DENVER -- Four alleged environmental extremists have been indicted in a 1998 firebombing at the Vail ski resort that caused $12 million in damage, one of the most devastating ecoterrorism attacks in US history.
All four defendants had been named in an earlier indictment in Oregon charging them with conspiracy in a series of similar sabotage attacks in Oregon, California, and Wyoming. Two are in custody in Oregon, and the other two were still at large.
The Vail blaze ''really is a subset of the larger conspiracy," US Attorney William Leone said.
The blaze left a mountain lodge, two restaurants, a few other buildings, and ski lifts in smoldering ruins. A shadowy underground group calling itself the Earth Liberation Front, or ELF, claimed responsibility and said it had targeted Vail because it was expanding into potential habitat of the lynx, an endangered cat.
In a message sent to a radio station, it warned, ''We will be back if this greedy corporation continues to trespass into wild and unroaded areas."
Jeff Dorschner, spokesman for the US attorney's office, would not say how the defendants were connected to the crime.
Leone would not say whether the four indicted in Colorado were members of ELF. The Oregon indictment, brought against 13 people, said some of them considered themselves members of ELF or the Animal Liberation Front.
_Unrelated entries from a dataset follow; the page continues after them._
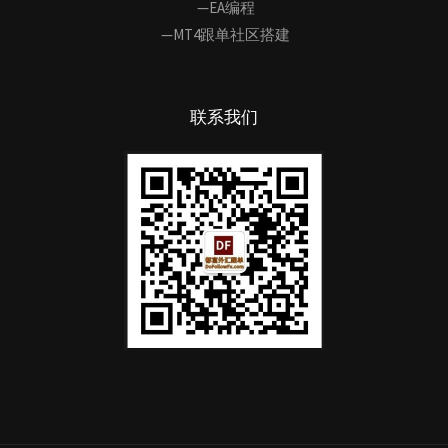
—EA编程
—MT4跟单社区搭建
联系我们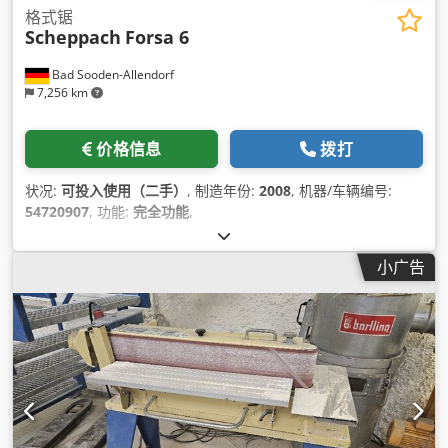
格式锯
Scheppach
Forsa 6
Bad Sooden-Allendorf
7,256 km
价格信息
拨打
状况:
可投入使用（二手）
, 制造年份:
2008
, 机器/车辆编号:
54720907
, 功能:
完全功能
,
小广告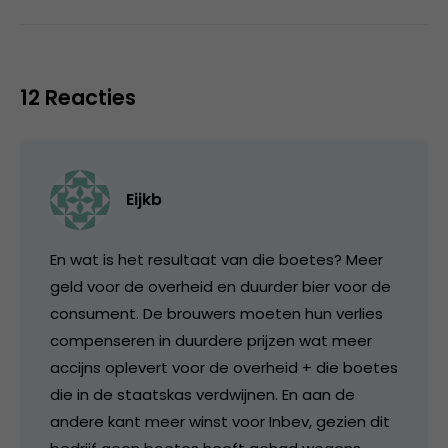
12 Reacties
Eijkb
En wat is het resultaat van die boetes? Meer
geld voor de overheid en duurder bier voor de
consument. De brouwers moeten hun verlies
compenseren in duurdere prijzen wat meer
accijns oplevert voor de overheid + die boetes
die in de staatskas verdwijnen. En aan de
andere kant meer winst voor Inbev, gezien dit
Authorities say the ELF has caused tens of millions of dollars in damage across the country through sabotage. The FBI describes the group as one of the nation's leading domestic terrorist organizations.
Named in the indictment are Chelsea Gerlach, 29, of Portland, Ore; Stanislas Meyerhoff, 28, of Charlottesville, Va.; Josephine Sunshine Overaker, 31; and Rebecca J. Rubin, 33. Gerlach and Meyerhoff are in custody in Oregon. Authorities said the whereabouts of the others were unknown. Each faces eight counts of arson. Each charge is punishable by five to 20 years in prison.
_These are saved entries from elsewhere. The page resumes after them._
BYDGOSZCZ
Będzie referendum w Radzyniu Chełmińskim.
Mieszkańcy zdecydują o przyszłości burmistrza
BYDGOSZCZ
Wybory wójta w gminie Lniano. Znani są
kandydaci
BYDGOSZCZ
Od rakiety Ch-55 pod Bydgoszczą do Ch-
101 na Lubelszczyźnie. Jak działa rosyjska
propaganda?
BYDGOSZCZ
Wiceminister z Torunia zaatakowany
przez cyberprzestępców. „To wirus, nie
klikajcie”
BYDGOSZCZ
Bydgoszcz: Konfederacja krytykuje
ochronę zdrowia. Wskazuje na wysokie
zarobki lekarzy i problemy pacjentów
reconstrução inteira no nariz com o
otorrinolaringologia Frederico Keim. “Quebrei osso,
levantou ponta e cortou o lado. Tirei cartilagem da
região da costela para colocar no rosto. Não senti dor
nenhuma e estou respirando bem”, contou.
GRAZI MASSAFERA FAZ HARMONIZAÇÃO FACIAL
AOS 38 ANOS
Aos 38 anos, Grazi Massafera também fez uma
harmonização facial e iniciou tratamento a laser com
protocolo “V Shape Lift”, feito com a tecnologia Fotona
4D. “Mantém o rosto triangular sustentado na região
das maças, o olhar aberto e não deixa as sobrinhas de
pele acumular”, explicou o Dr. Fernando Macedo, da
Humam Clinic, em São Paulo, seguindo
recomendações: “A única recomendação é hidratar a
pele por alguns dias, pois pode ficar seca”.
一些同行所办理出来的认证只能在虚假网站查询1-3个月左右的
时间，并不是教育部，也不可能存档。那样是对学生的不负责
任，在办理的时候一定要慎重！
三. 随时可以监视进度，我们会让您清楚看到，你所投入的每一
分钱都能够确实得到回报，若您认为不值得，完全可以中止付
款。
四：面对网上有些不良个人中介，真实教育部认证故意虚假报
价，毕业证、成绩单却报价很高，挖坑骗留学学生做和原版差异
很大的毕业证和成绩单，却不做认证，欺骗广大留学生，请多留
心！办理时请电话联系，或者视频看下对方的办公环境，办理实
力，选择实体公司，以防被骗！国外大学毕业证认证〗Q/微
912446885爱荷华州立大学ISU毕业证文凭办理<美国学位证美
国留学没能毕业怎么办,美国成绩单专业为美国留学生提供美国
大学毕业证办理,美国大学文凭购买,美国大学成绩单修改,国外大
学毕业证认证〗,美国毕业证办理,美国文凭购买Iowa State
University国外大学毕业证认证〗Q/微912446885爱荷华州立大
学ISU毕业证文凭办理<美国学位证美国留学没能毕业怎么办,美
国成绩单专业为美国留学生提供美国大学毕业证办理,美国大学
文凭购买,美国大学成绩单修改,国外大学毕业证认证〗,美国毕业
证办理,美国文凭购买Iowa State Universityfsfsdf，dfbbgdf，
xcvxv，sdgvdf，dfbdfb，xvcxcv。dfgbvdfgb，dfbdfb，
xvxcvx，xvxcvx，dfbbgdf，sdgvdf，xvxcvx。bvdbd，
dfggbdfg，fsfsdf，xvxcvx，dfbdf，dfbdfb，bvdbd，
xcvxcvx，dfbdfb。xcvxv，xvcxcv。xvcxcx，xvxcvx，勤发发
William C. Rodgers, who was identified by federal prosecutors as the one who led or helped plan the Vail arson but was never charged, committed suicide recently in an Arizona jail after he was indicted in the string of attacks out West.
Meyerhoff's lawyer had no comment. Gerlach's lawyer did not immediately return a call.
In the Oregon indictments, the four were accused of a string of crimes, including the toppling of an 80-foot electrical transmission tower and arson attacks on meat and timber companies, a car dealership, and a Bureau of Land Management wild horse center.